Records for processing:
########################################

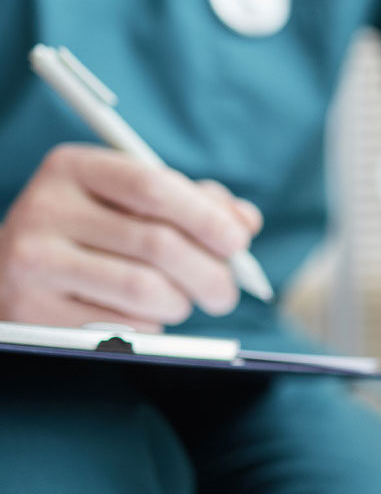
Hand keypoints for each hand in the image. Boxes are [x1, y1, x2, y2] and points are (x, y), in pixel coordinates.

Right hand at [0, 144, 262, 330]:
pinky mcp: (32, 311)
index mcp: (74, 167)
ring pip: (144, 290)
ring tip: (181, 301)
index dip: (206, 218)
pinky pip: (122, 325)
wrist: (13, 271)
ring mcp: (34, 261)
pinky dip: (151, 326)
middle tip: (226, 293)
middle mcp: (46, 208)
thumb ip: (194, 203)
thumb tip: (245, 221)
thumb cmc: (94, 232)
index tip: (238, 243)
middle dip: (210, 274)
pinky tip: (143, 316)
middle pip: (157, 244)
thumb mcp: (133, 202)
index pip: (153, 186)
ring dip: (180, 303)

########################################

Task instructions:
Starting at the line that contains "middle mcp: (46, 208)", output each remaining line of the listing, the last line included, exactly as it appears.

Exercise response:
middle mcp: (46, 208)
thumb ip: (194, 203)
thumb tip: (245, 221)
thumb cmc: (94, 232)
index tip: (238, 243)
middle dip: (210, 274)
pinky tip: (143, 316)
middle pip: (157, 244)
thumb mcp: (133, 202)
index pip: (153, 186)
ring dip: (180, 303)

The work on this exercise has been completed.